‘Anthem’ é a última vítima de videogame. Como deve ser o cuidado de fim de vida nos jogos?


Artes eletrônicas e A BioWare vai solar seu jogo multiplayer online Hino em 12 de janeiro, efetivamente tornando -o obsoleto. ““Hino Foi projetado para ser um título apenas on-line, então, quando os servidores ficarem offline, o jogo não será mais jogável “, Bioware escreveu no anúncio. Em 15 de agosto, o jogo desaparecerá da lista de reprodução da EA Play.

No momento, os jogadores não podem comprar moeda no jogo, mas poderão gastar o que têm até que os servidores estejam offline. Desenvolvedores da BioWare que estão trabalhando em Hino Não será demitido como resultado do final do jogo. As notícias do desligamento do jogo surgem como a indústria, já passando Uma revoltarostos aumentou a pressão dos jogadores para criar “fim da vidaPlanos para jogos de serviço.

HinoO desenvolvimento durou quase sete anos, durante o qual o jogo lutou Principais redirecionamentos. Seu lançamento de 2019 foi amplamente crítico pelos críticos, que o descreveram como desigual em sua execução, repleta com bugse tedioso. Enquanto a BioWare e a EA planejavam inicialmente Reveja o jogo Após o lançamento – um empreendimento conhecido como Hino a seguir– BIOWARE cancelou o projeto em 2021, citando Covid-19, para mudança de foco para outros jogos. Seu serviço ao vivo continuou a correr.
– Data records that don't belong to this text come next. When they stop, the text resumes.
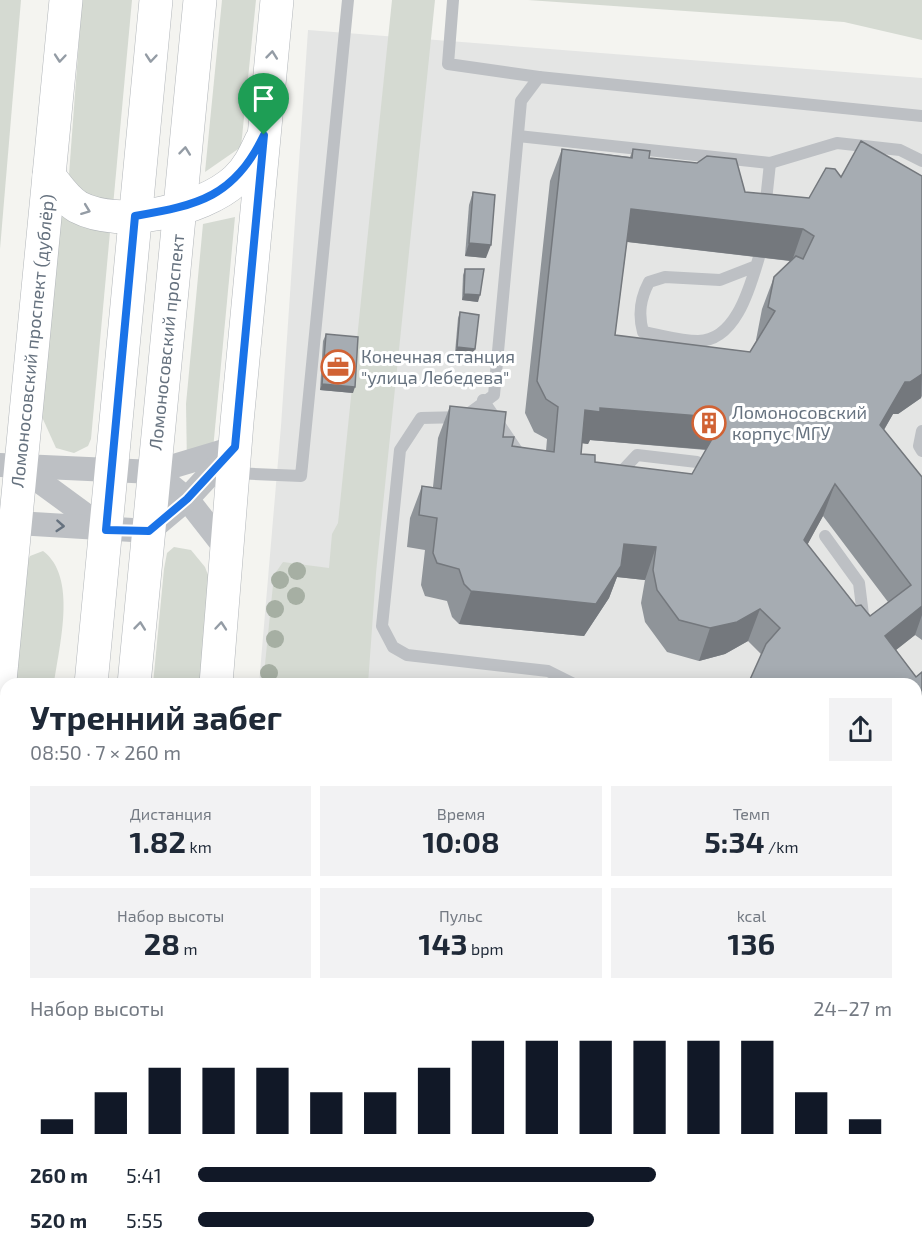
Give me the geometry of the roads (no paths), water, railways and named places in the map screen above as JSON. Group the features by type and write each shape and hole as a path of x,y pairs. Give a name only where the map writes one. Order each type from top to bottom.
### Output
{"street":[{"name":"Ломоносовский проспект (дублёр)","path":"0,678 10,466 49,176 66,0"},
{"path":"92,678 156,0"},
{"name":"Ломоносовский проспект","path":"135,678 200,0"},
{"path":"216,678 234,460 277,0"},
{"path":"49,176 76,206 96,214 135,216 180,209 211,196 235,181 251,163 264,135"},
{"path":"10,466 154,472 234,460"},
{"path":"7,522 149,531 234,460"},
{"path":"10,466 106,530"},
{"path":"154,472 187,499 227,550"}],"lane":[{"path":"234,460 301,476 348,0"},
{"path":"453,0 448,64 539,77 922,116"},
{"path":"539,77 521,101 494,395 483,400 464,417 421,418 400,450 382,626 393,647 407,655 548,671 562,678"},
{"path":"518,136 770,163 837,143 900,150 922,160"},
{"path":"764,227 770,163"},
{"path":"758,262 733,323 715,339 698,341 644,332 640,320 641,296 649,282 665,277 720,280 758,262"},
{"path":"483,400 520,455 536,459"},
{"path":"922,431 919,446 922,451"},
{"path":"602,468 622,471 637,455 698,462"},
{"path":"825,536 859,583 863,615 871,624"}],"place":[{"name":"Конечная станция \"улица Лебедева\"","path":"338,367"},
{"name":"Ломоносовский корпус МГУ","path":"709,423"}]}
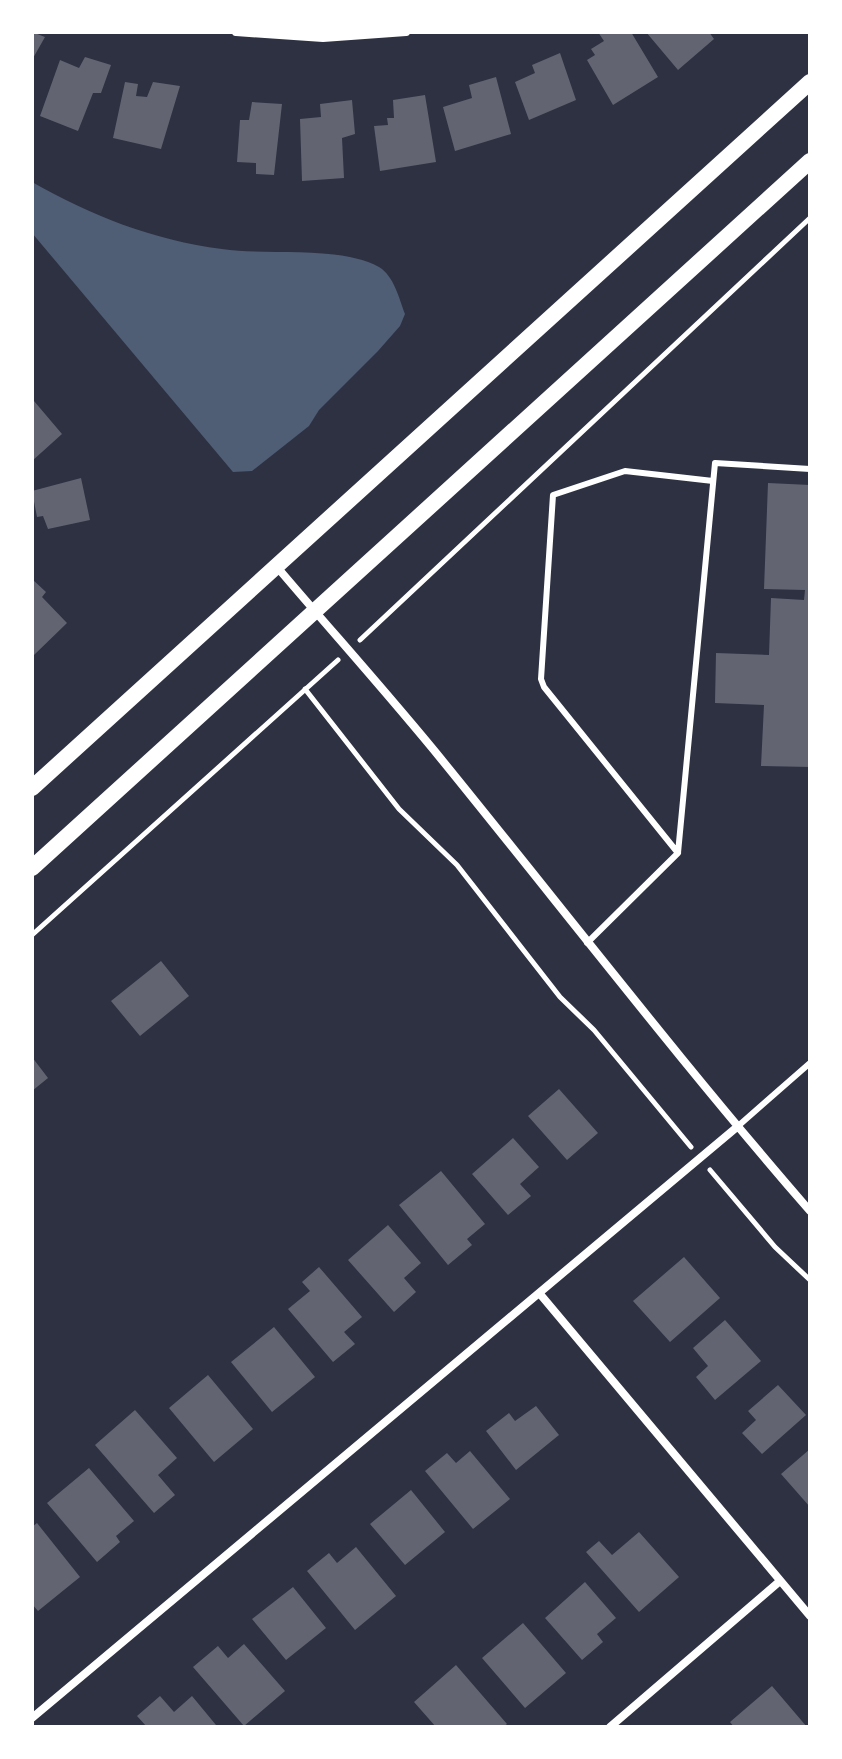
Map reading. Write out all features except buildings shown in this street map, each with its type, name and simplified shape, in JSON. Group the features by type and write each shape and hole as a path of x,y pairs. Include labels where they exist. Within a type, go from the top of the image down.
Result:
{"main road":[{"path":"32,788 810,82"},
{"path":"32,868 810,161"}],"street":[{"path":"236,32 323,38 406,32"},
{"path":"276,566 444,763 737,1127 810,1211"},
{"path":"32,1718 737,1127"},
{"path":"540,1294 810,1616"},
{"path":"610,1727 780,1581"}],"lane":[{"path":"587,943 678,853 715,463 810,469"},
{"path":"678,853 544,687 541,679 553,495 625,471 713,481"},
{"path":"737,1127 810,1063"}],"path":[{"path":"32,935 348,651 810,218"},
{"path":"305,689 399,809 457,865 560,997 594,1030 775,1247 810,1280"}],"water":[{"path":"32,182 100,216 172,240 240,251 324,253 363,260 379,267 389,276 405,314 400,326 319,410 309,426 252,471 233,472 32,233"}]}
Online, fãs em lugares como a EA’s fóruns oficiais estão pedindo um “modo offline” que lhes permitiria jogar Hino mesmo sem os servidores. “Para desligar e remover completamente um jogo, as pessoas colocaram dinheiro (especialmente sem reembolsos) é um precedente preocupante e perigoso”, escreveu um jogador. “Se você comprou um jogo, poderá jogá -lo.” Outro jogador escreveu que “deixando jogos como Hino O desaparecer completamente também envia uma mensagem perigosa: que os jogos de serviço ao vivo são descartáveis, não importa quanto tempo ou dinheiro os jogadores investiram. ”

Jogos de vídeo desaparecer por muitos motivosse são problemas de licenciamento, código sendo perdido ou mídia física tornando -se não jogável. A decisão do desenvolvedor de acabar HinoO suporte ao servidor fala de um problema especificamente combinado com a Stop Killing Games, um movimento do consumidor fora da União Europeia que argumenta que essa prática está destruindo alguns títulos desnecessariamente. “Um número crescente de videogames é vendido de maneira eficaz como mercadorias – sem data de validade declarada – mas projetada para serem completamente não jogáveis ​​assim que o apoio do editor termina”, o O site da campanha diz. Essa prática, os organizadores do movimento afirmam: “não é apenas prejudicial para os clientes, mas torna a preservação efetivamente impossível”.

Parar de matar jogos não será capaz de fazer nada para interromper a morte de Hino. A organização conta com petições e tenta buscar intervenção do governo – ações que não conseguiram obter resultados antes de janeiro. Ainda assim, diz o fundador Ross Scott, o pôr do sol é “exatamente do tipo que estamos tentando prevenir”. O objetivo é “quebrar o ciclo para que isso não continue acontecendo para futuros jogos”.

Para Scott e os outros adeptos de Stop Killing Games, destruindo um videogame – como destruir todas as cópias de um livro, álbum ou filme – é equivalente a “uma perda cultural para a sociedade”, de acordo com o site do grupo. “Embora um meio menos reconhecido, os videogames ainda merecem ter proteções básicas contra a destruição completa e voluntária de muitos de seus trabalhos”. O que eles querem é que as empresas tenham planos de backup que permitam que os jogos vivam em um formato jogável, mesmo que tenham que ser deixados offline.